State only the count of lines in the listing below that hold "pricing".

*** Opening Records for the exercise ***

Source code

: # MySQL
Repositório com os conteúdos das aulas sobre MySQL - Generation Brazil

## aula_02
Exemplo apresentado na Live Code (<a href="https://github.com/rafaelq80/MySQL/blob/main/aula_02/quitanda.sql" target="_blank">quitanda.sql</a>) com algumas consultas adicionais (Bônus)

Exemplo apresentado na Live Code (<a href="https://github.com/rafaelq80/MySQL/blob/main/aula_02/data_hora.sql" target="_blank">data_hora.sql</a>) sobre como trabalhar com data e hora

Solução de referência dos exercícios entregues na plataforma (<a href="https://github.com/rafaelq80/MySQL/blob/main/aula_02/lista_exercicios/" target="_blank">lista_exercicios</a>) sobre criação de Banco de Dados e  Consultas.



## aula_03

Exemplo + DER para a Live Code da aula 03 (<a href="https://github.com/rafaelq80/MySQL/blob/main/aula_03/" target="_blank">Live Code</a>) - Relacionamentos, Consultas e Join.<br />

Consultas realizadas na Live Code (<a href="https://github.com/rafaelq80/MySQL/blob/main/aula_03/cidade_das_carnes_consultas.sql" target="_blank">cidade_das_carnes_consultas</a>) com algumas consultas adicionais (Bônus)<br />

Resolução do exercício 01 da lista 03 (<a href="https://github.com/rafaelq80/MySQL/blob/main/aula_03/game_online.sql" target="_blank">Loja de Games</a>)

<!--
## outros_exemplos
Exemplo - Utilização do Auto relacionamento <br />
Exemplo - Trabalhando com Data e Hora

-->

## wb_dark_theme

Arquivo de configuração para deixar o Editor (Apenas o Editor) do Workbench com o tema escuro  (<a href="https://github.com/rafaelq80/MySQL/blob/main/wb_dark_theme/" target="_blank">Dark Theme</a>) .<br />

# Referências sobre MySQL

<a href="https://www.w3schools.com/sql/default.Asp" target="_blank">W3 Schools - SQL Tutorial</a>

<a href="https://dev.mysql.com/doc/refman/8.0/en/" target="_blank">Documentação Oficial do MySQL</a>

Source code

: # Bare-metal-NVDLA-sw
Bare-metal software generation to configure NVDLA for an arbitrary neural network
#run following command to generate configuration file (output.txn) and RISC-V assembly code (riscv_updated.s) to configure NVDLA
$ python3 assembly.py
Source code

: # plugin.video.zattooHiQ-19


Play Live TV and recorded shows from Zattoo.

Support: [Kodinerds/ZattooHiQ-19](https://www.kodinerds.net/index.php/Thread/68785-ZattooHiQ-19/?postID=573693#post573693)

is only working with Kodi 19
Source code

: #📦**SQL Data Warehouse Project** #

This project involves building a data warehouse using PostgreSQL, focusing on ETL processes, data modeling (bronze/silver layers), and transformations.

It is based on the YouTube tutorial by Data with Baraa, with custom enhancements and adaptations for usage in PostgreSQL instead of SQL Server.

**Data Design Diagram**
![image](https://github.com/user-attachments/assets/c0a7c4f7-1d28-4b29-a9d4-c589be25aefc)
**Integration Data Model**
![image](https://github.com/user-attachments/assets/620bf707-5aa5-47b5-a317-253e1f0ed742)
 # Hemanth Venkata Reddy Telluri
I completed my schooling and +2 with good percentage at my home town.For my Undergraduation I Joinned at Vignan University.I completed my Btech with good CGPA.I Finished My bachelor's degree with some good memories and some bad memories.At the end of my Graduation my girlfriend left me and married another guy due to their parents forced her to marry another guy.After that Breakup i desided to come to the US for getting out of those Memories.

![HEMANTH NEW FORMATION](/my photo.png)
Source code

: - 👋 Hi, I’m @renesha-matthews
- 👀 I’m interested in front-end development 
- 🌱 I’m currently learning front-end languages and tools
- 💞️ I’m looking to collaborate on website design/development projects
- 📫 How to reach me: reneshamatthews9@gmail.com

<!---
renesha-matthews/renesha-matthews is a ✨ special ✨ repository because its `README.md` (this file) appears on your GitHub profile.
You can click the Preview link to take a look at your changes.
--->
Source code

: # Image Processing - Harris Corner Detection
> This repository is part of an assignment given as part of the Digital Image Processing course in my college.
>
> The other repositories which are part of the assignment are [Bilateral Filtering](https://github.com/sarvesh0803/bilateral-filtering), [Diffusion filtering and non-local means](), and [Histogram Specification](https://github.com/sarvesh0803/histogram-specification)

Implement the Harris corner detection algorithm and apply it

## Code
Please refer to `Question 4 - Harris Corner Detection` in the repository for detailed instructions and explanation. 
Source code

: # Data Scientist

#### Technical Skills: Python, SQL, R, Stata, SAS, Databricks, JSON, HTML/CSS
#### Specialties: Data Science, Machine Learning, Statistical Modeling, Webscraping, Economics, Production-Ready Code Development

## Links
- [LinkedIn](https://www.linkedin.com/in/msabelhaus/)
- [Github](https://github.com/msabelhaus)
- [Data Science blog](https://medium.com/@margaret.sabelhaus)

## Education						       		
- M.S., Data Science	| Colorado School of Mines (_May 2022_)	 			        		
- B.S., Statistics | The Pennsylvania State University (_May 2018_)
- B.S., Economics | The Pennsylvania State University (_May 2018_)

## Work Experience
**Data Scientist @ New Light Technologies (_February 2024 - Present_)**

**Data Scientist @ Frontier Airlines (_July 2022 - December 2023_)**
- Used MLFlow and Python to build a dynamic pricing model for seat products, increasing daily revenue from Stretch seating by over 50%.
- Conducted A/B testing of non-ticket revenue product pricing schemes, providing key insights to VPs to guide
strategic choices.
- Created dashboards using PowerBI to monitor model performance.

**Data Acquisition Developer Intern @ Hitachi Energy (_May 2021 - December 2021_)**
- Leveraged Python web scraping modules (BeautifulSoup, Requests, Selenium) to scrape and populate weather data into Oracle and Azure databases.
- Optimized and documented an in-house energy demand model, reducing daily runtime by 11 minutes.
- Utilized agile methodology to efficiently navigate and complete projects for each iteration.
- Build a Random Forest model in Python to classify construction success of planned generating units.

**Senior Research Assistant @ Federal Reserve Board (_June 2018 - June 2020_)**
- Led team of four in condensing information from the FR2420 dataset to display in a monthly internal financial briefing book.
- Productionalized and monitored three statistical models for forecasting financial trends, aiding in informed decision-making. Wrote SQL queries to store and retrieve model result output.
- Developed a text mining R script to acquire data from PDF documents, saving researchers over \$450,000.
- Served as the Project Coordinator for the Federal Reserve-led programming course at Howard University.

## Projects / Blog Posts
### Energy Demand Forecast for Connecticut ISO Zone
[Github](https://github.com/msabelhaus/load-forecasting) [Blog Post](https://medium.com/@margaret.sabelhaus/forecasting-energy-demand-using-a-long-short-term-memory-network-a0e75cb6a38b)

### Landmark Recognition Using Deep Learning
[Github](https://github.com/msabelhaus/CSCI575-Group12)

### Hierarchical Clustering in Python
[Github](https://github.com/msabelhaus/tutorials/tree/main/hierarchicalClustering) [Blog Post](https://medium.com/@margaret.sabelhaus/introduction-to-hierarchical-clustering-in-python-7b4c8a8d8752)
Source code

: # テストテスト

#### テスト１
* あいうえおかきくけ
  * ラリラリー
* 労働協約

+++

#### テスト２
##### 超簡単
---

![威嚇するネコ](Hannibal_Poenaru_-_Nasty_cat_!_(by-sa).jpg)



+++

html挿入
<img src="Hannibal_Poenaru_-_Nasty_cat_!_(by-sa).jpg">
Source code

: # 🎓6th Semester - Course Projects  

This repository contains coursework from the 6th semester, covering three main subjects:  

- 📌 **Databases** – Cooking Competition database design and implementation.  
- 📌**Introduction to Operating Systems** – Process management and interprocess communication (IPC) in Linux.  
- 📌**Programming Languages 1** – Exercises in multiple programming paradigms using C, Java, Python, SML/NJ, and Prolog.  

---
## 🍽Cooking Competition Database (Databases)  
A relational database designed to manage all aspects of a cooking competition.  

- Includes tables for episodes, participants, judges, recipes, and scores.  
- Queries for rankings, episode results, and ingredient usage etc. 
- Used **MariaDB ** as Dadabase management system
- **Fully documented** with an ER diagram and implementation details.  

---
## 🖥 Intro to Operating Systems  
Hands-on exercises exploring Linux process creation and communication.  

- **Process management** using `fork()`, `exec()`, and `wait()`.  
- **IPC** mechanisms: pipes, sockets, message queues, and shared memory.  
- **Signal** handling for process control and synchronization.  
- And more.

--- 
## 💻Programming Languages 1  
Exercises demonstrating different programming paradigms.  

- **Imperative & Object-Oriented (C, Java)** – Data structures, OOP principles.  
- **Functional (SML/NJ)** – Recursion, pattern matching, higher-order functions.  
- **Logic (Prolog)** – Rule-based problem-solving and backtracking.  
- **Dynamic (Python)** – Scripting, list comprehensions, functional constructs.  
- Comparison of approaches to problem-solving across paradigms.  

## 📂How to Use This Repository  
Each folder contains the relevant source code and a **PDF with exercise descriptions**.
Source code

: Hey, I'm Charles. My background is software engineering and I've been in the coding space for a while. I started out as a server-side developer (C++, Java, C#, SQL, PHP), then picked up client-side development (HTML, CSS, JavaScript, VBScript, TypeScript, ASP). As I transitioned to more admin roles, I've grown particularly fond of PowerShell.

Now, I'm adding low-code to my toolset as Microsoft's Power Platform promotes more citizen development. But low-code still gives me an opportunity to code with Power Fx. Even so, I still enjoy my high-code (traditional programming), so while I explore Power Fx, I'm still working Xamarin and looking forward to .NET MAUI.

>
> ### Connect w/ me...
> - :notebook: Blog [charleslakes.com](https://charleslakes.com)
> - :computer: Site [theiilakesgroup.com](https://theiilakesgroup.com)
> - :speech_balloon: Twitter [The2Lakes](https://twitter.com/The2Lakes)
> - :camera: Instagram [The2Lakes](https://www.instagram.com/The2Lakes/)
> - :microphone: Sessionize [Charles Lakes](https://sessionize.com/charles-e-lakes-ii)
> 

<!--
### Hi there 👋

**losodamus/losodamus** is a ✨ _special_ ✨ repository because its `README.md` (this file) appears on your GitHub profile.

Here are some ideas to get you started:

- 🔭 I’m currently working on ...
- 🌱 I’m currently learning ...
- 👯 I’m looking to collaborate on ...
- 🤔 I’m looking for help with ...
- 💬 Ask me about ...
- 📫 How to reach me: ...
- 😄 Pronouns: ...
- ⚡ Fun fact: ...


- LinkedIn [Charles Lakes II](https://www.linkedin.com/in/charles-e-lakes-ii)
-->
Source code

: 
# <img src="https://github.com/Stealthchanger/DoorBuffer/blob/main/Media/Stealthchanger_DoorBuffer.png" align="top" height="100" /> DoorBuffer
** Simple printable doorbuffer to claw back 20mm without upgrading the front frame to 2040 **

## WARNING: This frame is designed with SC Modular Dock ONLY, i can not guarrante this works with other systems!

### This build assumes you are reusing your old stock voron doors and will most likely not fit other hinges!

*** Closing Records for the exercise ***

Response for this exercise: 2